The Poem of the Week is read by Bobby Byrd, and comes from the “Beauty is a Verb” collection. “Avoiding Rigidity” by Hal Sirowitz, who lives with Parkinson’s Disease.
Writer Denise Chávez will also be talking about the upcoming Border Book Festival, which takes place April 19-22 in Mesilla NM.

Bobby Byrd, poet, essayist and publisher—grew up in Memphis, Tennessee during the golden age of that city’s music. In 1963 he went to Tucson where he attended the University of Arizona. Since then he has lived in the American Southwest. In 1978 he and his wife—novelist Lee Merrill Byrd—moved to El Paso, Texas with their three children. The city and the border region has become their home.
Bobby Byrd, the recipient of a poetry fellowship from the NEA, a D.H. Lawrence fellowship, and an international fellowship to study in Mexico, is one of the most accessible poets writing today. His work is compassionate, tender & joyful. He is the author of numerous books of poetry including Pomegranates, Get Some Fuses for the House, On the Transmigration of Souls in El Paso, The Price of Doing Business in Mexico, and his most recent, White Panties, Dead Friends & Other Bits & Pieces of Love.
He and Lee are publishers and owners of Cinco Puntos Press. In 2005 they received the Lannan Fellowship for Cultural Freedom. Click here to read about the Lannan Foundation award!
(Taken from http://www.cincopuntos.com/authors_detail.sstg?id=4 )
Lee Merrill Byrd, novelist and publisher, was born and raised in New Jersey but has spent most of her life in the Southwest. In 1985, with her husband, poet Bobby Byrd, she founded Cinco Puntos Press, a publishing company named after their neighborhood in El Paso, Texas. Cinco Puntos—a publisher of non-fiction, fiction, poetry and children’s literature—is recognized for bringing the multicultural literatures of the American Southwest, the U.S./Mexico border region and Mexico to a national audience.
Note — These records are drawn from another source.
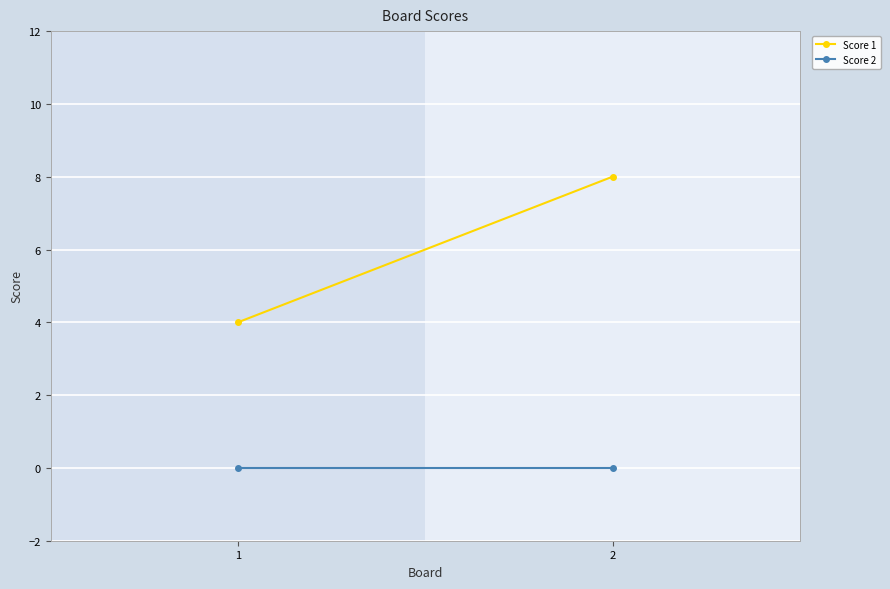

Which has a higher value, 1 or 2?

2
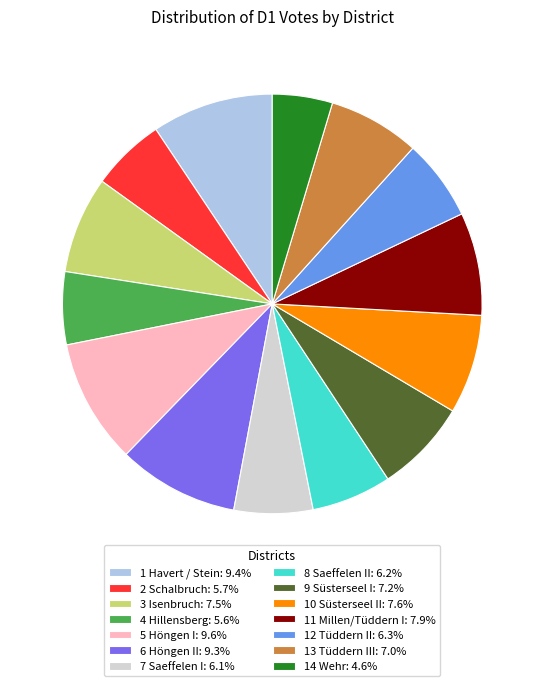

Do 9 Süsterseel I: 7.2% and 11 Millen/Tüddern I: 7.9% together represent more than half of the pie?

No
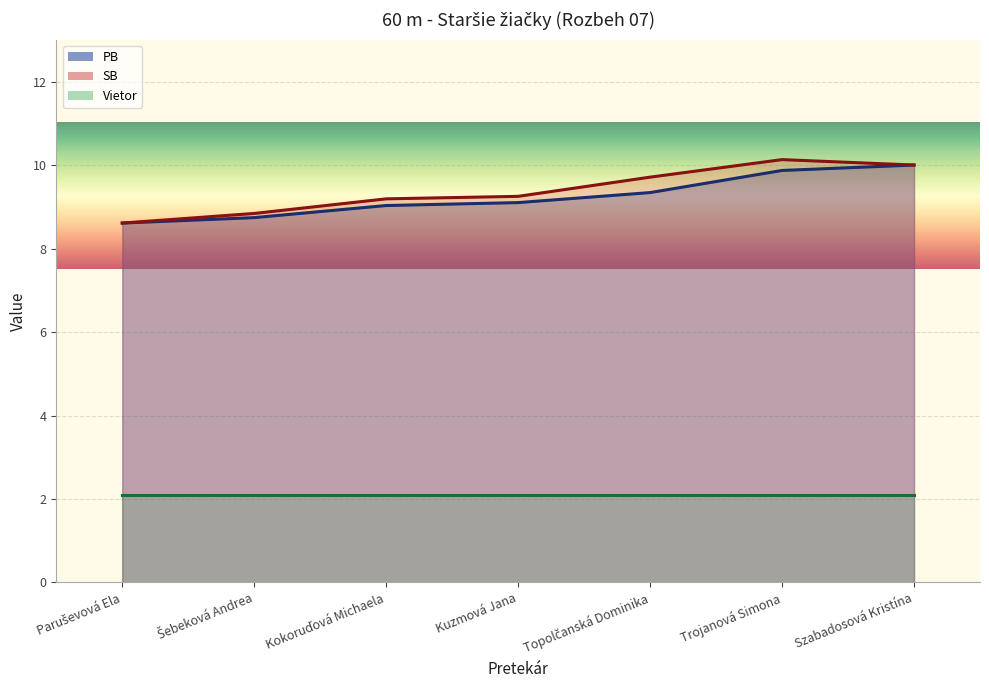

How many data points in PB are less than 9?

2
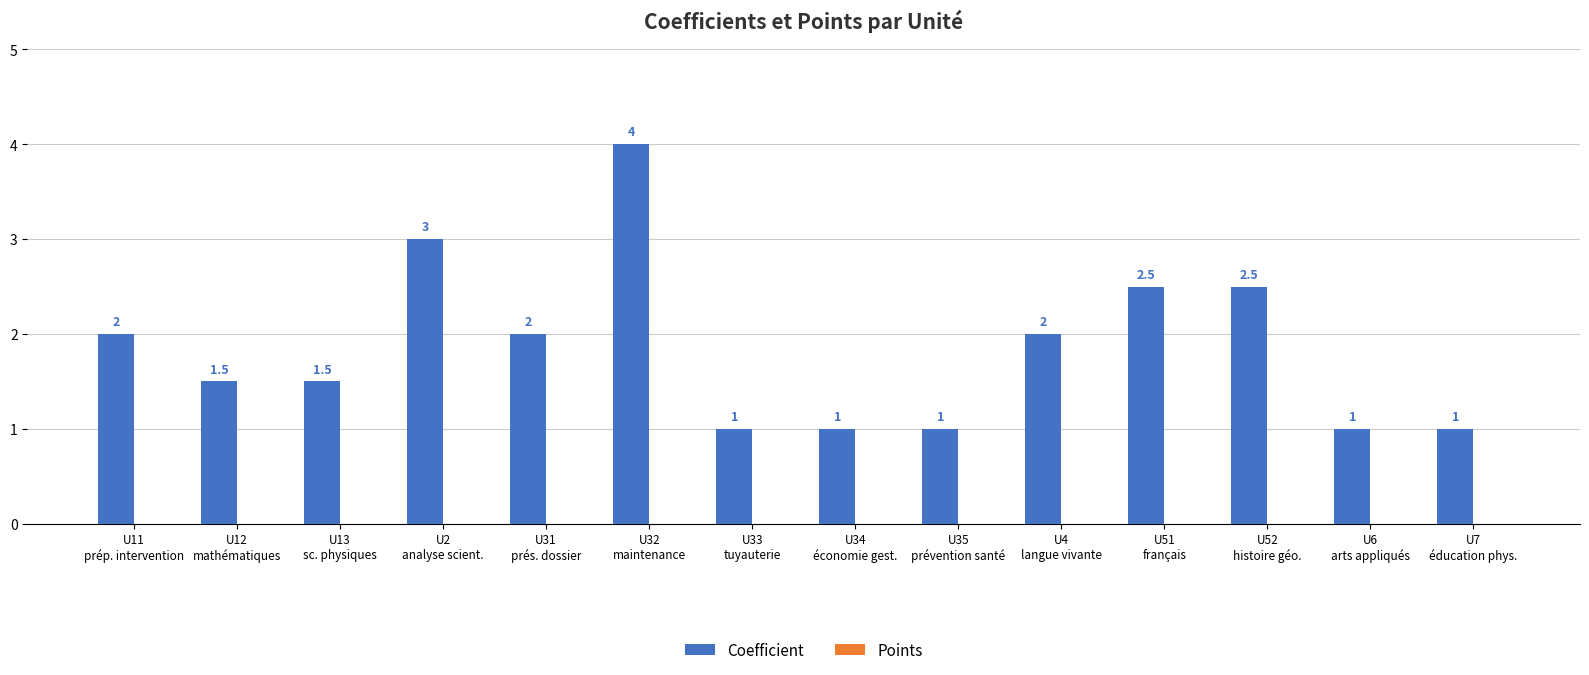

What is the sum of all values?

26.0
Lee and Bobby have three children and five grandchildren.
Lee’s collection of short stories, My Sister Disappears, was published by Southern Methodist University Press in 1993. It received a Southwest Book Award and the Stephen F. Turner Award from the Texas Institute of Letters for the best first work of fiction in 1993. In 1997, she was the recipient of the Dobie-Paisano Fellowship. In 2005, she and her husband received Cultural Freedom Fellowships from the Lannan Foundation.
In October 2003, Cinco Puntos published Lee’s first picture book for children, The Treasure on Gold Street, A Neighborhood Story in Spanish and English. It received a Skipping Stones Honor Book Award, a Southwest Book Award, a Paterson Poetry Center Prize, and a Teddy Award from the Texas Writers League.
Cinco Puntos published Lover Boy, A Bilingual Counting Book, in the Fall of 2005. In the Spring of 2006, Algonquin Books published Lee’s first novel, Riley's Fire. People Magazine chose Riley's Fire as one of the top 10 books of 2006.